SELECTED PASSAGE:
[Start of section]
Again fine details to be tweaked. Membership has to be for something other than handing over your money.


----------



## JDoupe

I think that is great. I really like shooting with people I know.....but I like to shoot with people I don't know as much, or more. Getting to know people from around the province makes these shoots so much more enjoyable.

A couple of years ago Big Al from Onaping Falls broke all the groups up for the morning.....and then peer grouped for the afternoon.

Was one of the best shoots I've ever attended....just because I got to shoot with a bunch of different people.

You say anyone wanting a competitive environment would agree.......but I'm sure there would be those who will not.


----------



## Topper1018

There would without a doubt be those that disagree that is what the FUN class is for
I have met some of the best people by being assigned groups at shoots abroad. It's how it should be. Shooter interaction should be a part of te entire tournament experience. How else do you learn new things? Some of my stronger skills in strategy and other areas on the course have come from shooting with strangers with knowledge to share.


----------



## shakyshot

:deadhorse:deadhorse:deadhorse:deadhorse:deadhorse:deadhorse

Sorry. But everytime anything is put on here about "change" to 3d of any kind it goes south. The biggest problem I see with this topic is one person asks for opinions and that's where it goes wrong. If you want to try a new swing on things go for it. Your way. Simple. Opinions only lead to arguments.
[End of section]
DATASET:
[Start of section]
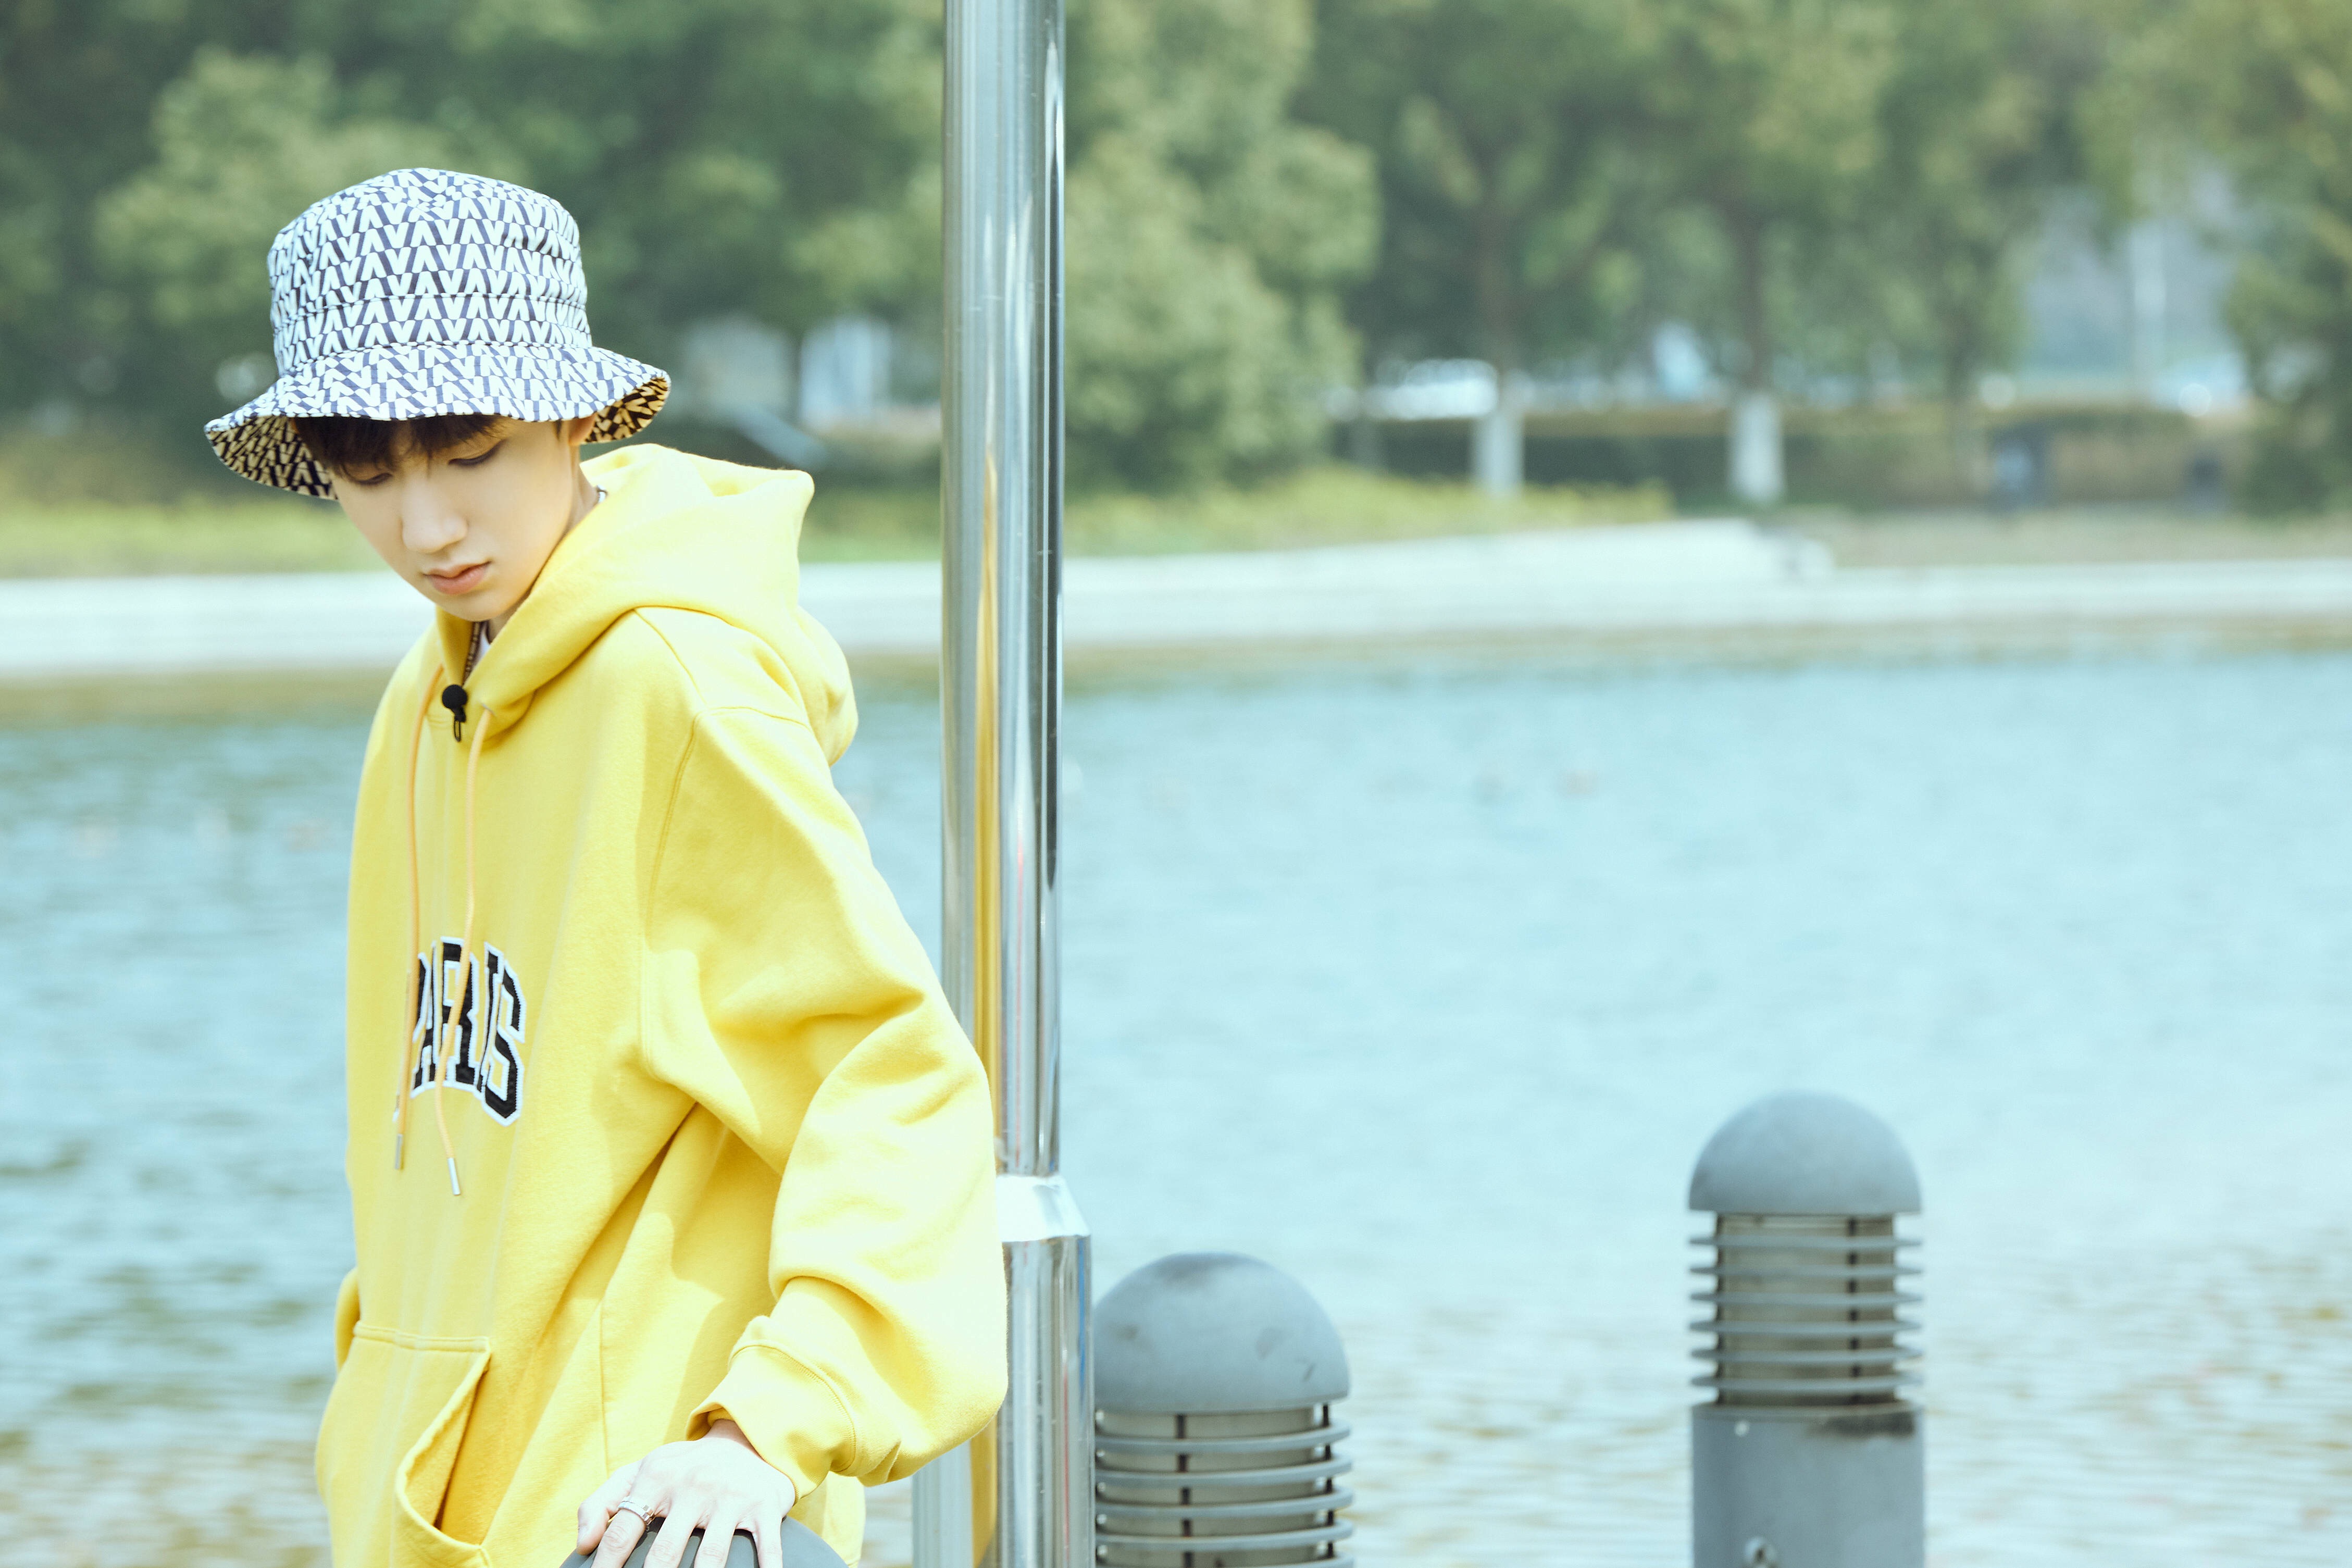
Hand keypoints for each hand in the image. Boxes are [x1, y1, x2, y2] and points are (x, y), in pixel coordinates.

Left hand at [577, 1419, 799, 1567]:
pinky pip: (766, 1548)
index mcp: (657, 1478)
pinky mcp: (764, 1507)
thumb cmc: (683, 1470)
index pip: (622, 1533)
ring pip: (711, 1559)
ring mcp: (731, 1498)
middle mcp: (694, 1486)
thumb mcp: (640, 1473)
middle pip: (664, 1555)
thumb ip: (601, 1504)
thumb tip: (583, 1545)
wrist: (748, 1442)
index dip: (606, 1567)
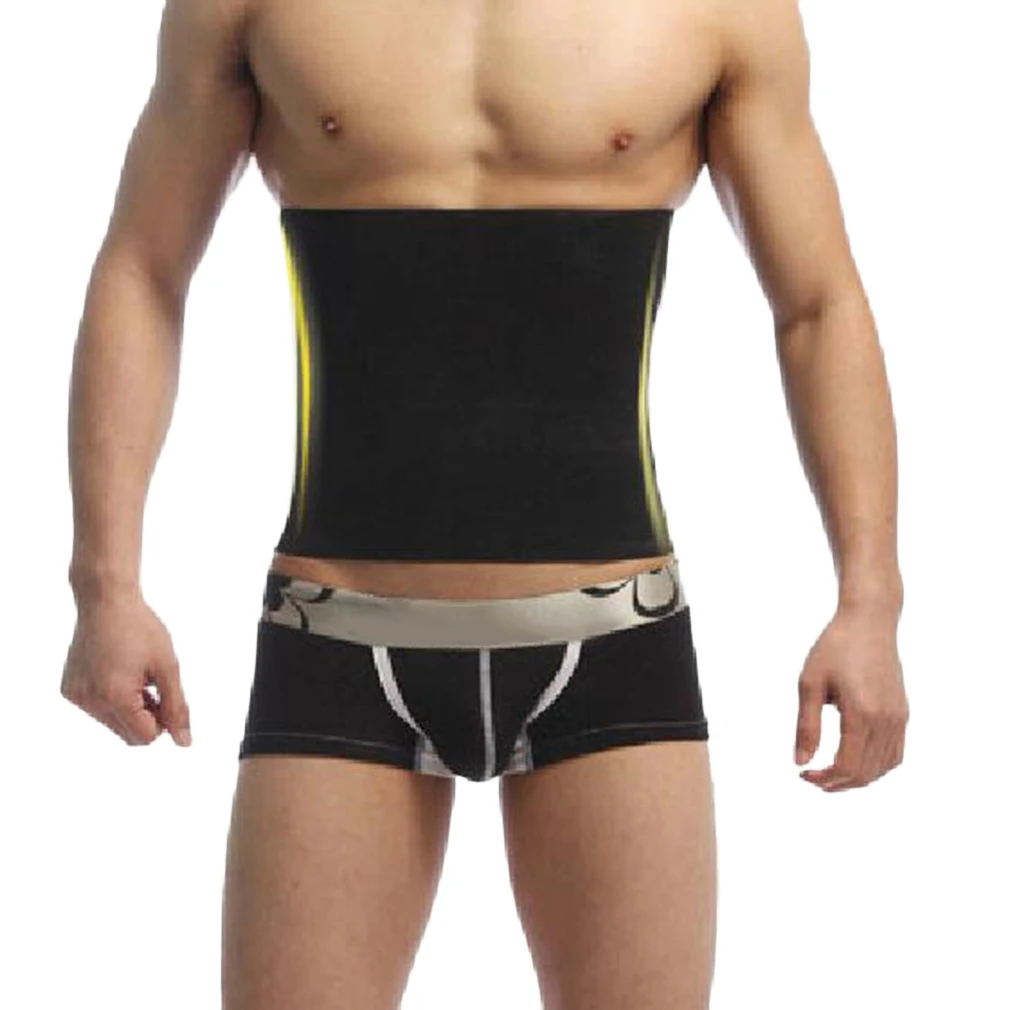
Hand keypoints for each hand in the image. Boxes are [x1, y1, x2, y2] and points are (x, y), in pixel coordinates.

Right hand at [61, 589, 191, 747]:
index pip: (146, 737)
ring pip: (113, 724)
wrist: (106, 601)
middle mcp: (90, 701)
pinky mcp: (69, 689)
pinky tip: (116, 672)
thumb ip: (177, 706)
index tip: (166, 695)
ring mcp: (76, 696)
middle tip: (153, 685)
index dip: (163, 720)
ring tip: (135, 676)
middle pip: (129, 735)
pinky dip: (111, 699)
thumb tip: (184, 742)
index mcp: (115, 697)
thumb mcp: (167, 666)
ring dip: (130, 709)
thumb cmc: (141, 629)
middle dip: (147, 717)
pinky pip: (97, 709)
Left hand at [794, 602, 907, 789]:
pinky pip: (895, 754)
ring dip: (857, 778)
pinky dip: (876, 766)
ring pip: (883, 768)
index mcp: (861, 713)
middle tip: (812, 778)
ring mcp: (898, 718)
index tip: (803, 774)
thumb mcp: (810, 683)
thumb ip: (806, 726)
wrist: (869, 621)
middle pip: (866, 773)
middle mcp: (886, 720)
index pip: (847, 766)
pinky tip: (855, 761)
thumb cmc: (834, 647)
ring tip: (830, 774)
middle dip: (837, 783)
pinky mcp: (902, 713)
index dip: (824, 779)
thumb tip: (800, 762)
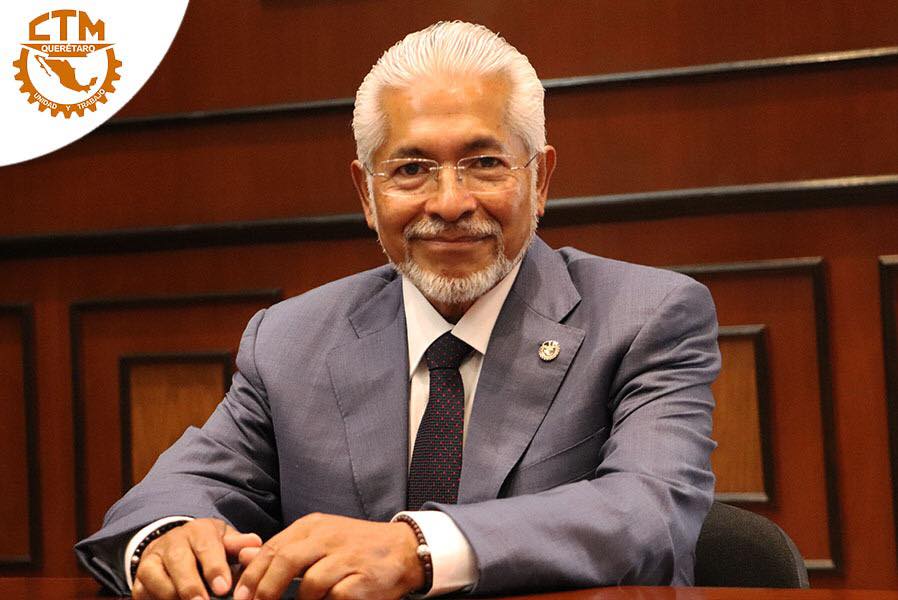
[End of section]
WORK REQUEST A:
Do these statements agree with the forum thread on shoot groups? (i) Big Al from Onaping Falls broke the groups up for the afternoon. (ii) Topper1018 credits shooting with strangers for some stronger strategy skills. (iii) shakyshot says opinions lead to arguments. Answer yes or no for each, quoting the words of the thread that decide it.
WORK REQUEST B:
Can you reproduce word for word everything in the forum thread on shoot groups from "You say anyone" down to "knowledge to share."?
WORK REQUEST C:
Can you pick up the forum thread on shoot groups after its last sentence and keep it going?
The records were taken from a separate source.

ANSWER BOX A:
(i) No: "broke all the groups up for the morning.....and then peer grouped for the afternoon"
(ii) Yes: "Some of my stronger skills in strategy and other areas on the course have come from shooting with strangers with knowledge to share."
(iii) Yes: "Opinions only lead to arguments."

ANSWER BOX B:
You say anyone wanting a competitive environment would agree.......but I'm sure there would be those who will not.


----------



## Topper1018

There would without a doubt be those that disagree that is what the FUN class is for
I have met some of the best people by being assigned groups at shoots abroad. It's how it should be. Shooter interaction should be a part of te entire tournament experience. How else do you learn new things? Some of my stronger skills in strategy and other areas on the course have come from shooting with strangers with knowledge to share.

ANSWER BOX C:
----------



## mprus

I agree with Shawn. That being said, I would like a class for my dog to compete in!


----------



## crkelly

My two cents Eric. Keep it simple and peer group from day one. Also have enough judges on course for disagreements. Once rules are in place and archers are made aware of them in advance stick to your guns. Good luck with this.


----------



## rockin_johny

Eric, just state up front that it is not an OAA tournament and then all the nay-sayers will stay away. Only the guys that want to shoot and compete with equal minded people will show up. Win, lose, don't matter. A fun day, a well planned course and some great competition is all that really matters. Leave the $1.50 medals for the forty classes to the OAA


----------



## Bigjono

Build it and they will come as someone once said.
Set it up, print the rules then everyone knows up front.


----------



## CLASSICHUNTER

hunting license stan ur killing me I pee,d my pants laughing.. 3/4 of the archers don`t have hunting licenses as they don`t all hunt.. oh I used my outside voice... lol lol


----------



## CLASSICHUNTER

eric call me or pm me thanks ...


----------



## Topper1018

shakyshot said:


> :deadhorse:deadhorse:deadhorse:deadhorse:deadhorse:deadhorse
> 
> Sorry. But everytime anything is put on here about "change" to 3d of any kind it goes south. The biggest problem I see with this topic is one person asks for opinions and that's where it goes wrong. If you want to try a new swing on things go for it. Your way. Simple. Opinions only lead to arguments.


No one has tried to accomplish what i aim to, I am not asking for volunteers or information for help to accomplish it, only the rawest thoughts from the shooters themselves. I am trying to build an informed foundation before I dive in fully. 
I feel this thread has been controlled well so far, aside from the odd typical snyde keyboard cowboy which was to be expected. we havent descended to childish name calling yet so I call that a win after 45 posts. 
This is constructive thinking, trying to get people thinking together to communicate information they feel necessary for the true success of our sport. If you are not gonna be a part move along, I dont need ya.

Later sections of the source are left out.